Want Happy Relationships?

To ensure a healthy, thriving relationship, it is essential that you preserve your own unique essence.
Have you ever started a new relationship that seemed just perfect--the one you've been waiting for--and then seemingly out of the blue, it all starts to go bad? If so, you're not alone. We're guessing you, like most of us, want a healthy, successful relationship with a caring loving partner. Once you find that person and begin the relationship, the very first thing you might want to do is learn how to maintain it for a lifetime. A big mistake many people make is to believe that when you first start a new intimate relationship, you should become one with the other person. Read on to find out seven tips that will help you sustain your special "ME" and not just become a "WE.'

To create happy, satisfying relationships, it is imperative that you do everything you can to look after your own individual spirit. You are a vital element of every relationship you are a part of. Your personal desires, values, and dreams are unique and enhance every relationship you enter into and you enhance them only the way YOU can. If you believe that when you begin a new relationship you should develop all the same wants and desires that your partner has, you will miss much of what a truly loving relationship can offer.

Whether you're in a new romance or have been with your partner for many years, nurturing and caring for each person's uniqueness is a common problem for many relationships.

Some people spend so much time with their partner that they experience a sense of loss and feel alone when they're separated from them for any period of time. This is a clue that you're starting to lose "you". When you nurture your own personal values, dreams, and desires, you maintain your sense of self. By doing this, you are more able to give all of beautiful gifts you have to offer to your relationship when you do spend time as a couple:

Here are seven tips for nurturing and cultivating your unique essence:

1. Spend an evening reading. Make sure you read books that engage you, or just make you feel good. If you've been waiting to get your hands on a particular book, take a few minutes now and schedule time to read it. Quiet time at home, enjoying a good book without any interruptions can energize you and bring new life into your relationship.

2. Go places that you've wanted to go but haven't done so because your partner wasn't interested. Watch a movie that you've wanted to see, visit that museum with the interesting exhibit, or take those dance lessons you've always been curious about. Don't deny yourself something you want to experience just because your partner doesn't share your interest.

3. Make time for family. Being with loving family members helps you to create and maintain thriving relationships in other areas of your life. Very often, when we enter into a new intimate relationship, we put aside our family time in favor of spending all our time with the new love interest. Strong family ties help us feel a sense of belonging that is with us whether we're in an intimate relationship or not.

4. Hang out with your friends; get out and do things with them. Having good friends is a gift and also helps you to relax and be yourself.

5. Keep doing what you love to do.
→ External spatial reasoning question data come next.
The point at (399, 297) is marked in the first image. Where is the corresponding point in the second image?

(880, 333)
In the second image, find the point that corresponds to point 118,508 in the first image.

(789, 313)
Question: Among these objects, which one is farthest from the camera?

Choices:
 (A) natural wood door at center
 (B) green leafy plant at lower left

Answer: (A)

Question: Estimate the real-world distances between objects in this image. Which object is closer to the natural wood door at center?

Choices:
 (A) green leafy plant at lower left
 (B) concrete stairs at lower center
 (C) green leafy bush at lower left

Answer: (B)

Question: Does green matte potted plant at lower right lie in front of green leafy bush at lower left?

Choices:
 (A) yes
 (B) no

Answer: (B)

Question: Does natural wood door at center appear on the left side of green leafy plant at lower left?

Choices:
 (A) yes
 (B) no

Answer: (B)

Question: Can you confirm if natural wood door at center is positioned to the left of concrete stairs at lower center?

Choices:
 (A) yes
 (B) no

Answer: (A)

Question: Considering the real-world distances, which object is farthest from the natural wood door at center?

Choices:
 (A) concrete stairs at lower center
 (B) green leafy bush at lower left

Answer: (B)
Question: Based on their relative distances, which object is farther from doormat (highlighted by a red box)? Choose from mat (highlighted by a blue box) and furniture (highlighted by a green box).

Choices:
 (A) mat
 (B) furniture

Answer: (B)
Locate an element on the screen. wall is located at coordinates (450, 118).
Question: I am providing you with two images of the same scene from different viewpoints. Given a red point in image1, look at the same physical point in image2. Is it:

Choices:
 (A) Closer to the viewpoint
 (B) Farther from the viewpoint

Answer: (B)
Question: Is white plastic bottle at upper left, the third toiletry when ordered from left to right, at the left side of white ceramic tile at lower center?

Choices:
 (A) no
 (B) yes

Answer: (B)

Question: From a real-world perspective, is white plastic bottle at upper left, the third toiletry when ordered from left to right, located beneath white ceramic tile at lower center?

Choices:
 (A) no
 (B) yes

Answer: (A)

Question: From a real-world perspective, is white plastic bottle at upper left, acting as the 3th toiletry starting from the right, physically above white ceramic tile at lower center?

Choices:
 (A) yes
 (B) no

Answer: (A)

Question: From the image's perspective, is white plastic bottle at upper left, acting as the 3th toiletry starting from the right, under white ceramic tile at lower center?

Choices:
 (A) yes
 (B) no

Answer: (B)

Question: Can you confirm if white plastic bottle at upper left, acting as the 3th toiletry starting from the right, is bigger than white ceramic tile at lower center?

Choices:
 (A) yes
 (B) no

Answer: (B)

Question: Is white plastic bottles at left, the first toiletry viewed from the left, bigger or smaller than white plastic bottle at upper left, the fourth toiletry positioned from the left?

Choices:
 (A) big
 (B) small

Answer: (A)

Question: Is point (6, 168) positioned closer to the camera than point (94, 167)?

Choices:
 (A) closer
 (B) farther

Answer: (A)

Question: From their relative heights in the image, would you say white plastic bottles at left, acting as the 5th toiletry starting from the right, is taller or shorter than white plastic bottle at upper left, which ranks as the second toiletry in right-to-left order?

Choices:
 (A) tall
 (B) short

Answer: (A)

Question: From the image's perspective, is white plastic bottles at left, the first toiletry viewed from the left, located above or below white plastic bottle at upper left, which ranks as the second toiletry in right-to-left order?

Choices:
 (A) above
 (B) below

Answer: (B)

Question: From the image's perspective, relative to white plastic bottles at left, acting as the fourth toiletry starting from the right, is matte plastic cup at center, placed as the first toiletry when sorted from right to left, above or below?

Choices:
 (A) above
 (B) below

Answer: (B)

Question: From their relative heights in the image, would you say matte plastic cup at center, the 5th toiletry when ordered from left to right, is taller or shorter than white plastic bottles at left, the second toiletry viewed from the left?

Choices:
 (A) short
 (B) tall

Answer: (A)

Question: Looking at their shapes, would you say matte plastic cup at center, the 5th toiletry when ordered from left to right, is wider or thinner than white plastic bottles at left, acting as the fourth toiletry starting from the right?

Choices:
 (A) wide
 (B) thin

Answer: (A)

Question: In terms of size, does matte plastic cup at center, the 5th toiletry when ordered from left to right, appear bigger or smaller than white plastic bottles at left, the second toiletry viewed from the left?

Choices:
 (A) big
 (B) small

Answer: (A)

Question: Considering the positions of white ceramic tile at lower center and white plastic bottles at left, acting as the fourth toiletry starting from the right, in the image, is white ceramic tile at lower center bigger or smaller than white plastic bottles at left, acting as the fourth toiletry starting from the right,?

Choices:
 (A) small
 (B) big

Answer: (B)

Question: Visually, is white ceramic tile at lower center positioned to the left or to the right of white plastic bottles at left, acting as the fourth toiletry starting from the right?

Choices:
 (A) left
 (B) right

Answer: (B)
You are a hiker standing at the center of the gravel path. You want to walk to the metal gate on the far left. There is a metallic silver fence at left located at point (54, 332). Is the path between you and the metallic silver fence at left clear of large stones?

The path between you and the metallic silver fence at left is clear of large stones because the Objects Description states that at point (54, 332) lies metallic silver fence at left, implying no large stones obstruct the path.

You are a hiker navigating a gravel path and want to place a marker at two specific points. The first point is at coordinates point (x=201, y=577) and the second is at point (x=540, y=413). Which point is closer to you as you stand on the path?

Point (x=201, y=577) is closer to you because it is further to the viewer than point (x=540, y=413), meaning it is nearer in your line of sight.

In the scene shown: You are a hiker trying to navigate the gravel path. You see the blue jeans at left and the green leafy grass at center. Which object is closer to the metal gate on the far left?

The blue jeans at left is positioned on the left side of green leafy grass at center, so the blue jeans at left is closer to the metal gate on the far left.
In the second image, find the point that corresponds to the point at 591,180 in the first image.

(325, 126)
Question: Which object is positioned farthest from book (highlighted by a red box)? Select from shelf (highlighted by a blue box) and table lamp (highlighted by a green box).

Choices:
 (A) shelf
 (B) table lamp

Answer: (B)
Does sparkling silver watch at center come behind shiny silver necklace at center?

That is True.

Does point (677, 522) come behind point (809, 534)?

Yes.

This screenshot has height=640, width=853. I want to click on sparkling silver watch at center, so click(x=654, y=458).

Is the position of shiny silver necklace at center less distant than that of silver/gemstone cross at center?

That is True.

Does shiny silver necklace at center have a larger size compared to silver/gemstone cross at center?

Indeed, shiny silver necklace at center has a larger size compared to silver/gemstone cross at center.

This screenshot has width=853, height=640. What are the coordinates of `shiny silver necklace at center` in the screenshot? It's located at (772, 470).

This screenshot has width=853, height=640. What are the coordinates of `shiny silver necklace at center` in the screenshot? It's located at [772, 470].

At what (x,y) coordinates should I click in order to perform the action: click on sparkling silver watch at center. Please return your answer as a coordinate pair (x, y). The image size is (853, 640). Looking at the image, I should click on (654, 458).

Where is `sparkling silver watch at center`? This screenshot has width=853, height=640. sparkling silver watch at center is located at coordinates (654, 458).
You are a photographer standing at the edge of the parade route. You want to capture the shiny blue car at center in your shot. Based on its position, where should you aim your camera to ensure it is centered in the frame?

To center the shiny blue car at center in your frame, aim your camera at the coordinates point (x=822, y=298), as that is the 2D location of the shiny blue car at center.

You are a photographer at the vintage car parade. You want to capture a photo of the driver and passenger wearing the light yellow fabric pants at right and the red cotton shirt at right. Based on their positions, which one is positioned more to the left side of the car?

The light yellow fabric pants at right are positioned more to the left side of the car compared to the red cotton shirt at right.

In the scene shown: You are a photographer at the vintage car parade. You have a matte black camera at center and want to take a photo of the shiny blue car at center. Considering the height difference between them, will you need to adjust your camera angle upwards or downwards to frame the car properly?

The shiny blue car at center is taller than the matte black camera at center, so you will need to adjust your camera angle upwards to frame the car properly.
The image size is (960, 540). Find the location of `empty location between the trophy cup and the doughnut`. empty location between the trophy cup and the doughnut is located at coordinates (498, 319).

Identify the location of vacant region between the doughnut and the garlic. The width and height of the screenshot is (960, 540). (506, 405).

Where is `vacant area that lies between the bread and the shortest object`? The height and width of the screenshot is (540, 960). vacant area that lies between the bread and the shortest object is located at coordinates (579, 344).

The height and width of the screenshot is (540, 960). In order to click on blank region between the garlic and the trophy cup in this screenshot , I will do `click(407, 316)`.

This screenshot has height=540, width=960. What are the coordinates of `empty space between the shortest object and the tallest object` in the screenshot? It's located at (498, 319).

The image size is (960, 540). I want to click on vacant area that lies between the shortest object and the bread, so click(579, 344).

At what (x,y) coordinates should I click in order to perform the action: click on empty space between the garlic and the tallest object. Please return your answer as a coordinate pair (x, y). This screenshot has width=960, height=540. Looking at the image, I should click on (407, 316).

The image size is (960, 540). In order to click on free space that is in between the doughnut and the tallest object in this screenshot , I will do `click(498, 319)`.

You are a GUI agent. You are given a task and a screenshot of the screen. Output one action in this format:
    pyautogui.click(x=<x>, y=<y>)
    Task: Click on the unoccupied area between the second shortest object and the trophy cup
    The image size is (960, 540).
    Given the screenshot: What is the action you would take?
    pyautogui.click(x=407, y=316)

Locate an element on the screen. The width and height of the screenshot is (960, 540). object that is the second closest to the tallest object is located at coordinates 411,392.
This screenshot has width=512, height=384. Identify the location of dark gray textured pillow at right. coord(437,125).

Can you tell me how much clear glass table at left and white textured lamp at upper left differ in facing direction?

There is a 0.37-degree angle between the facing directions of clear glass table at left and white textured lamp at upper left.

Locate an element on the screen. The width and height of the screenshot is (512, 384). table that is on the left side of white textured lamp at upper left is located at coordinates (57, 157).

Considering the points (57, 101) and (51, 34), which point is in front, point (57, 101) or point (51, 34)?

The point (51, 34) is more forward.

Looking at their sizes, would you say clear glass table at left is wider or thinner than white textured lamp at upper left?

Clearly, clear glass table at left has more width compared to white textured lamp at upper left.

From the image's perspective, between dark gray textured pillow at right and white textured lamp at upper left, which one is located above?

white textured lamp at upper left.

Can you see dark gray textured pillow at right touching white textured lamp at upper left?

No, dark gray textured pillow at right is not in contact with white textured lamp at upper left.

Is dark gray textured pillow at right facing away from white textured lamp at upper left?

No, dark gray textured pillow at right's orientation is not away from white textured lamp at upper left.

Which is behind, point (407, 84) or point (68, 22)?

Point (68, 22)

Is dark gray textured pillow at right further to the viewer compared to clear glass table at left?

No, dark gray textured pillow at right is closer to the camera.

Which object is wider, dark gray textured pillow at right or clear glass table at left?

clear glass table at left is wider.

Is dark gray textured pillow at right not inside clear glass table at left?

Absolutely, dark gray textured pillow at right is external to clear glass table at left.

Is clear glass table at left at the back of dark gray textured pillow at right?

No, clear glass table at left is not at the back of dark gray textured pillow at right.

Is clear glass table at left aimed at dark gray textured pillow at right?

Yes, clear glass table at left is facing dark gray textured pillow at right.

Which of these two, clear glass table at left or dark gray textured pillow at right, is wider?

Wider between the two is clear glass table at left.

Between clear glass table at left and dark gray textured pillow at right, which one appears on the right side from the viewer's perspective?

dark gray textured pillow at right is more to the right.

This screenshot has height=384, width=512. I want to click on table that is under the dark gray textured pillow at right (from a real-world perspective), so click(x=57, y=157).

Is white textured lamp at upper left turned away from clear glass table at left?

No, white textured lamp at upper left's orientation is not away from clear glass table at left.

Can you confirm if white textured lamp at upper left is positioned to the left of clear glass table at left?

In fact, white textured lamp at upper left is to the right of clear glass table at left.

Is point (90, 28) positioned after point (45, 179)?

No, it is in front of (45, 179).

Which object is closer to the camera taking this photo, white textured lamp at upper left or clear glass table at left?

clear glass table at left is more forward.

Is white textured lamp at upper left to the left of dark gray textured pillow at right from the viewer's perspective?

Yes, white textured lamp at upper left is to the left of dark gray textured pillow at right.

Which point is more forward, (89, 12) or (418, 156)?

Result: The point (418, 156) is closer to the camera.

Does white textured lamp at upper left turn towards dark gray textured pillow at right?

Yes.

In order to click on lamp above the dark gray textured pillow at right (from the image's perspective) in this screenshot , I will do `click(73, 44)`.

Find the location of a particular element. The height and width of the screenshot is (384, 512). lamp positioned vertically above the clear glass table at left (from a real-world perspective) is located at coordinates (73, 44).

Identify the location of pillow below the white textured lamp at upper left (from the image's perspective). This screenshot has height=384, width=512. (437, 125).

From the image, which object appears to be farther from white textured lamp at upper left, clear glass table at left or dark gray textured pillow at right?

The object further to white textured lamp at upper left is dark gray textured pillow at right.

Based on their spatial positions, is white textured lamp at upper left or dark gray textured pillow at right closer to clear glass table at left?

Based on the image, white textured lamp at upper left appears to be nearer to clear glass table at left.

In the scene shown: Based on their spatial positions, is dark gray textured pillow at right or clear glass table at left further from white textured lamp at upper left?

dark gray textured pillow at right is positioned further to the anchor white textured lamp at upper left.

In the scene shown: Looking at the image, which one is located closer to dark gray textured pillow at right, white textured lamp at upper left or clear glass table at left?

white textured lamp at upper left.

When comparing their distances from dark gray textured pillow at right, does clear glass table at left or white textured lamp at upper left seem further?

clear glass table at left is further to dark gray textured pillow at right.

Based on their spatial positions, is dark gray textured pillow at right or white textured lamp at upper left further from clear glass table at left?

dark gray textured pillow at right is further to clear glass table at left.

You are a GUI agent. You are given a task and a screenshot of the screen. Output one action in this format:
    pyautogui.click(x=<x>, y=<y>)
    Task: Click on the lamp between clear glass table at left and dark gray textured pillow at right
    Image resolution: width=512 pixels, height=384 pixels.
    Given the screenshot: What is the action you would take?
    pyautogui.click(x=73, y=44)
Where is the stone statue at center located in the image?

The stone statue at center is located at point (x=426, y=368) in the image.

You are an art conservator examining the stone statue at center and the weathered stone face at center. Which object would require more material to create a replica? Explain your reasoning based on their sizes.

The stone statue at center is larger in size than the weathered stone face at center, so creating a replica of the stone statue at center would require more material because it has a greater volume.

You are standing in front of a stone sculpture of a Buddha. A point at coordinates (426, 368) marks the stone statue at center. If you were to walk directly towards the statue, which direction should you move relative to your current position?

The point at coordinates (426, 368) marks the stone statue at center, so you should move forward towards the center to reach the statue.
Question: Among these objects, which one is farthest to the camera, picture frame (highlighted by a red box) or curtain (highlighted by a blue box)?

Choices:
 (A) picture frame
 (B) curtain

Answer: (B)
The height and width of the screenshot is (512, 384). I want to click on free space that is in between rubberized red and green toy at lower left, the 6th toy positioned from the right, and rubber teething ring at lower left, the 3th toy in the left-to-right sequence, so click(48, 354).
If you're a bowler and your partner isn't, there's no need to stop bowling. If you like to do puzzles, spend time doing them. Just because you're a couple and your partner isn't interested, doesn't mean you should stop being interested. It was something you liked doing before and it's almost guaranteed you still will.

6. Pamper yourself! Enjoy a bubble bath or whirlpool. Or get a massage. Make yourself feel good and get re-energized for the next time you and your partner are together.

7. Discover what's deeply important to you. The fastest way to nurture yourself is to pinpoint what you value. When you do this, you are able to give to yourself and to your relationship from a much deeper and more authentic place. Be our guests and download our free values worksheet. You can download it when you visit our website. On completion of the exercise, make a list of the things you can do that will help you to have more of what you value in your life. Next time you are feeling lonely, get out your list and do something on it.

A healthy, satisfying relationship needs as much supportive 'me' time as it does 'we' time. Be sure to schedule both.